Über das Unwirkliche im Film

Es war nicht leicht, für das psychologische Filmseminar dieses Semesters einen passenden Titel zu finden, und auch der, auf den wir uns schließlich faute de mieux geeinigt haben, umfaßt rein begrifflich sehr viel mehr, als letzten Endes gemeint ist und gemeint sein kann. Denn »unwirklich« ist schließlich jeder Filminhalt — nicht der Film an sich: der ist psychologisch und soziologisch höchst bedeutsame Wirklichkeit —, und Unwirkliches im engeren Sinne, d. h. jeder möglichen Realität Widersprechendes, finden wir in vielen Filmgattungen, in Märchen-‚ Grusel-, Horrorfilmen, in surrealistischen und Sience-Fiction-Filmen, von den sogenannten »historischen« ganz zu schweigen, wir finden es in Streifen, die der Werbung oder der Propaganda dienen, und schließlich auch dort, wo es nur allzu viele nicht vermuten, in Heimat- und Liebesschnulzen.
Das Unwirkliche hingegen, das wir meinen, ist schwer zu definieren, eher noch intuitiv zu erfassen. Es kreiert daher auch keine eigene Filmgattung. Es hat etwas Märchenhaftes an sich, sprengt aber die tradierte Form des Märchens. Es handelt sich um eine Art des Unwirklichen, dessen dramaturgische Bedeutung darin liegt, daß sein Symbolcharakter, mag er einer Deutung zugänglich sein oder nicht, den ganzen Handlungsablauf durchwirkt. Klassische Prototypen dieses Genres sind eine Reihe französischer Filme der Nachkriegszeit, wie »La Belle et la Bête«, »Les Visiteurs du Soir« und vor allem »Orphée« — ein Beginn, der dann insbesondere im Schaffen Ingmar Bergmans einige beinahe schon exzessiv zu nennende Höhepunkte erreichen sollte.
Die meisten dieser Filme sind sehr eindrucksvoll, vor allem deswegen, weil sie sich, mit wenigen Ausnahmen, einer rationalen Deutung, ja selbst schon einer distanzierten Anschauung weitgehend entziehen. Sie wenden sich mehr noch als der normale Film an bewußtseinsferne oder unbewußte seelische Bereiche; aus diesem Grunde ist es für den Betrachter auch sehr schwierig, derartige Bildinhalte unter Kontrolle zu bekommen. Wenn sie daher auch allgemein als »gute« Filme gelten, so ist damit über die psychologische Wirkung noch lange nichts gesagt.
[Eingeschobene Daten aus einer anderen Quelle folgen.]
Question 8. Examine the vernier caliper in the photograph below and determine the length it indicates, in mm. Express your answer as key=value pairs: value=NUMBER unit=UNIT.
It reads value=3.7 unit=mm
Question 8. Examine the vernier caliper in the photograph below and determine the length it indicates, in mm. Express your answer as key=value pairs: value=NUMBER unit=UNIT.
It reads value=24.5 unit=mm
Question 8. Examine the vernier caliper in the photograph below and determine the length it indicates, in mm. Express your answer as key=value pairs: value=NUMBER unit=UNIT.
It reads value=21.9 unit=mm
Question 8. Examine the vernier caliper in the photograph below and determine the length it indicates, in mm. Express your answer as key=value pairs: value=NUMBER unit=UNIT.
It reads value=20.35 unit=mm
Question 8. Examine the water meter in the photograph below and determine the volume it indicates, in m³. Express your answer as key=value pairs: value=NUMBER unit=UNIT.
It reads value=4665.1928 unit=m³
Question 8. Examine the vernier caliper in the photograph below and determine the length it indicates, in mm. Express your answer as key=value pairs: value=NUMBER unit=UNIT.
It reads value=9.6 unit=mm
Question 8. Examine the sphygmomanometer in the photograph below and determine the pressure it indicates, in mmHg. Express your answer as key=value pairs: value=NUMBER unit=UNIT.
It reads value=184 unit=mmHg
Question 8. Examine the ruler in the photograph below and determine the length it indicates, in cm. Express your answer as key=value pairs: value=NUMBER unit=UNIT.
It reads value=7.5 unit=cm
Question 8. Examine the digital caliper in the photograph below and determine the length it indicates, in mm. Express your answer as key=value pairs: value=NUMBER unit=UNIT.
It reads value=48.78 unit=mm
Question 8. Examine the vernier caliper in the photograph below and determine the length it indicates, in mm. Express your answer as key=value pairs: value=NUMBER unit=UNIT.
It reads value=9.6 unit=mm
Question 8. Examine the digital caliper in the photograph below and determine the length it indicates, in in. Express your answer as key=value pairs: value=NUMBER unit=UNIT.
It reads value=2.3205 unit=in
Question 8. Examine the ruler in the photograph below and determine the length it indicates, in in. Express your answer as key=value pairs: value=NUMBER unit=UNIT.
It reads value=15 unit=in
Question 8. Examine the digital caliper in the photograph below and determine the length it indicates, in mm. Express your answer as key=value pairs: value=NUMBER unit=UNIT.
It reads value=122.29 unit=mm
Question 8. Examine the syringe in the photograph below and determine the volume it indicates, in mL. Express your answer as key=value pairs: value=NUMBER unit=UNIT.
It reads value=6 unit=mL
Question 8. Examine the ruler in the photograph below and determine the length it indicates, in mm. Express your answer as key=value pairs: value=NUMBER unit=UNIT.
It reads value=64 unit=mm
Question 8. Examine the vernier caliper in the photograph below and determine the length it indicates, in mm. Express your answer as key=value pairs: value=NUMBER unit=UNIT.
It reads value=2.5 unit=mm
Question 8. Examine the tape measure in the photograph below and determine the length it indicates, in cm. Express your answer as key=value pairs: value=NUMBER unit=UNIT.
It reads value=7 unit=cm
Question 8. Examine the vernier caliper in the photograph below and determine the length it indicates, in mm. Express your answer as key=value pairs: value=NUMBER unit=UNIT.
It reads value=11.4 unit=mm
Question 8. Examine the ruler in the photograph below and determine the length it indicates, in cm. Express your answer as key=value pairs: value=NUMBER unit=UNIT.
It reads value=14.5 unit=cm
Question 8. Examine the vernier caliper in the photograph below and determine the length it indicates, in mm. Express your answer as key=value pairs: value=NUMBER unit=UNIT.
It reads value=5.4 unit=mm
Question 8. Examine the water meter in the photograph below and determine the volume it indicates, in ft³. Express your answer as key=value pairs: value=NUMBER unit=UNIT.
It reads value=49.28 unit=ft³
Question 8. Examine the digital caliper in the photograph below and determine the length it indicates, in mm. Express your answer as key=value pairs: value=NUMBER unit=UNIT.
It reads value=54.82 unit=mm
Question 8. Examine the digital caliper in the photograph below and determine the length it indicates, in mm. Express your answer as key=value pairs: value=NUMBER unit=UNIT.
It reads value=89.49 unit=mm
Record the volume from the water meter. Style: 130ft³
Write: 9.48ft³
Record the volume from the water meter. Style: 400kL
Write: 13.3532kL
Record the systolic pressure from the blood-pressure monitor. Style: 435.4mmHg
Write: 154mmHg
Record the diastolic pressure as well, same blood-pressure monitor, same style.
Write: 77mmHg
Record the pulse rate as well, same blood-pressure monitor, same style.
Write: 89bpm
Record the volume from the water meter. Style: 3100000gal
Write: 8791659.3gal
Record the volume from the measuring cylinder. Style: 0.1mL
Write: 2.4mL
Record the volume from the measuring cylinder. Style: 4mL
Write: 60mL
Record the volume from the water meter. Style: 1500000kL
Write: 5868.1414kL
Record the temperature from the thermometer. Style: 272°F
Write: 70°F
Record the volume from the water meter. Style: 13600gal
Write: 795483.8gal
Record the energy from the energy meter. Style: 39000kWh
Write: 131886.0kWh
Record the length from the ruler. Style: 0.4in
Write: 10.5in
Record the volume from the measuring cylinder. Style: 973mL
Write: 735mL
Wenn der Symbolgehalt eines solchen Films auf korrespondierende archetypische Vorstellungsweisen trifft, dann kann eine heilsame seelische Aktivierung die Folge sein. In anderen, schwer vorauszusagenden und individuell unterschiedlichen Fällen, in denen etwa uralte Menschheitstabus verletzt werden — darin ist Bergman unbestreitbar Meister —, kann der Betrachter in nachhaltige Konfliktsituationen geraten. Und schließlich sei auch nicht vergessen, daß das Unwirkliche im Film gewissen neurotischen Naturen, deren seelische Fehlhaltung darin besteht, daß sie vor dem Kontakt mit der Wirklichkeit zurückscheuen, eine geradezu ideale Fluchtmöglichkeit verschafft, indem es ihnen eine Traumwelt bereitstellt, in der sie sich geborgen wähnen, freilich nur um sich bei erneuter Konfrontation mit der Realität um so tiefer neurotisch zu verstricken.